=== WORK REQUEST ===
Set down again, exactly and only, the lines from the one that contains "vfov_deg: 29.9" through the last line of the records below, both included, but not the pictures.

Photos with camera intrinsics
========================

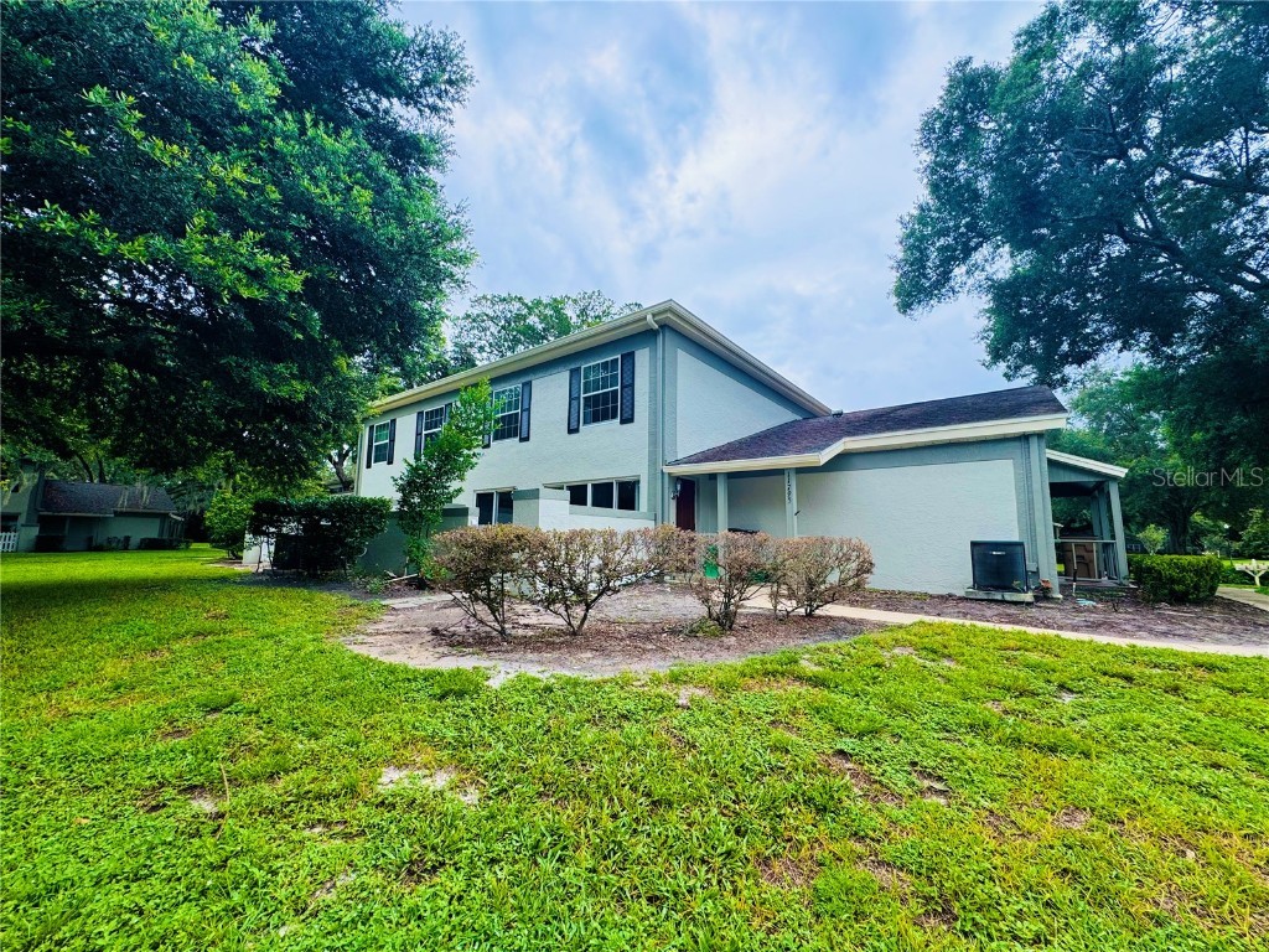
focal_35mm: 14
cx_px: 634
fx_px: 513
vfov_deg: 85.7
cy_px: 476
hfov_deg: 102.1
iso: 40
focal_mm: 2.22
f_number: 2.2
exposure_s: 1/158
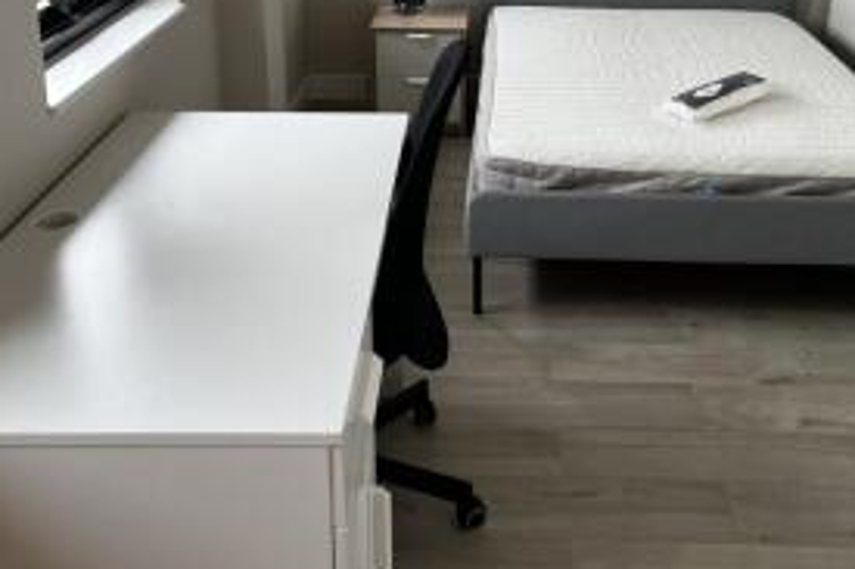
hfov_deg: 45.3
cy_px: 61
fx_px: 1021
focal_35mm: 43
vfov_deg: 29.9
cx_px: 485
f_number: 1.6
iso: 50
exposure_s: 1/100
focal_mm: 5.1
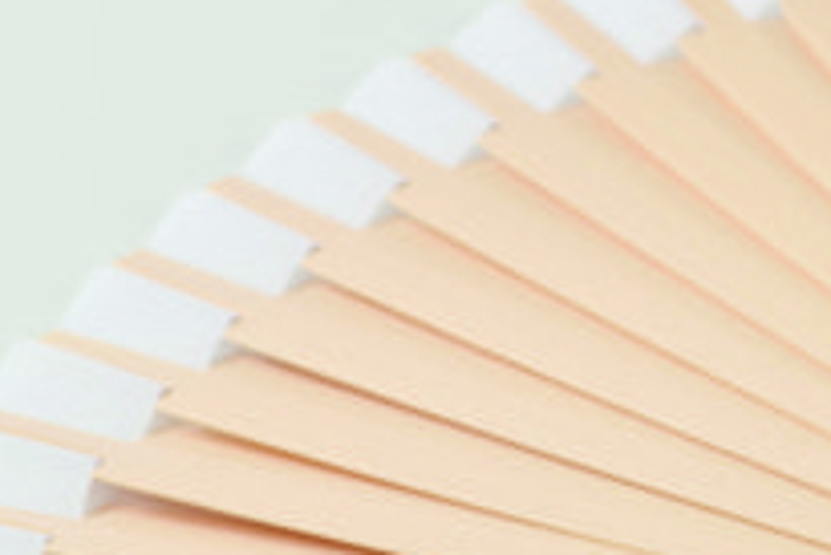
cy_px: 506
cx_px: 1180
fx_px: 7091
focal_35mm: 307
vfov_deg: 4.5
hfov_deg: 6.6
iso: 100
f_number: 11
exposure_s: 1/125
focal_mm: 105
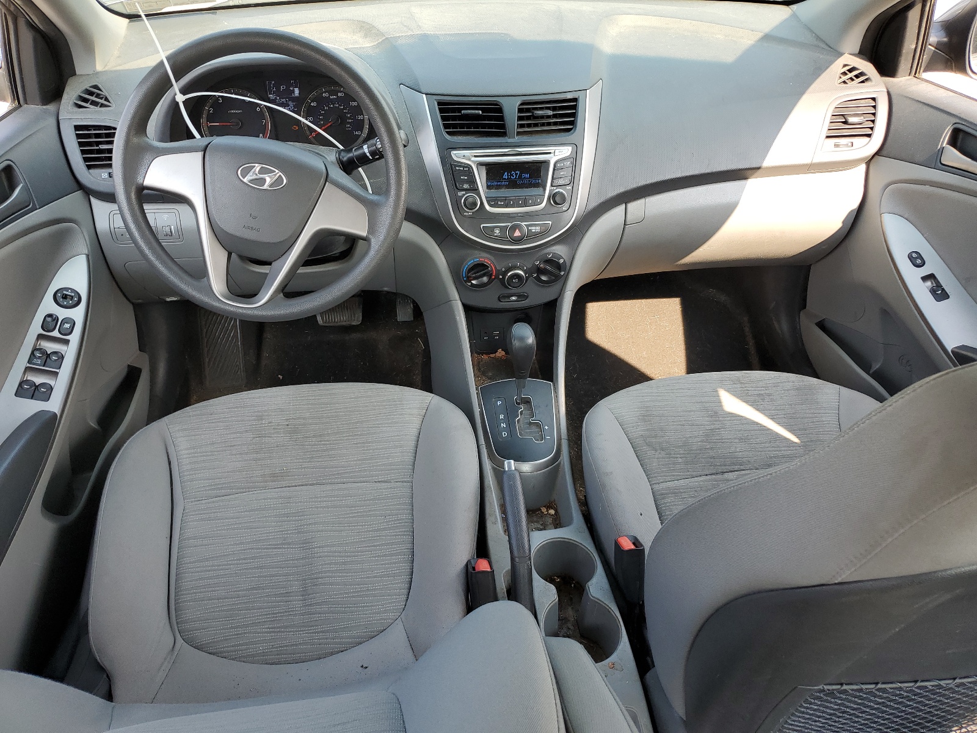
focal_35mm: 26
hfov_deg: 67.3
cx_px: 488
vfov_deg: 53.1
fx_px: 734
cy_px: 366
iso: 50
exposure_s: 1/270
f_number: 1.5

========================

=== PROBLEM SOLUTION ===
vfov_deg: 29.9
cx_px: 485
f_number: 1.6
iso: 50
exposure_s: 1/100
focal_mm: 5.1
cy_px: 506
cx_px: 1180
fx_px: 7091
focal_35mm: 307
vfov_deg: 4.5
hfov_deg: 6.6
iso: 100
f_number: 11
exposure_s: 1/125
focal_mm: 105
focal_35mm: 26
hfov_deg: 67.3
cx_px: 488
vfov_deg: 53.1
fx_px: 734
cy_px: 366
iso: 50
exposure_s: 1/270
f_number: 1.5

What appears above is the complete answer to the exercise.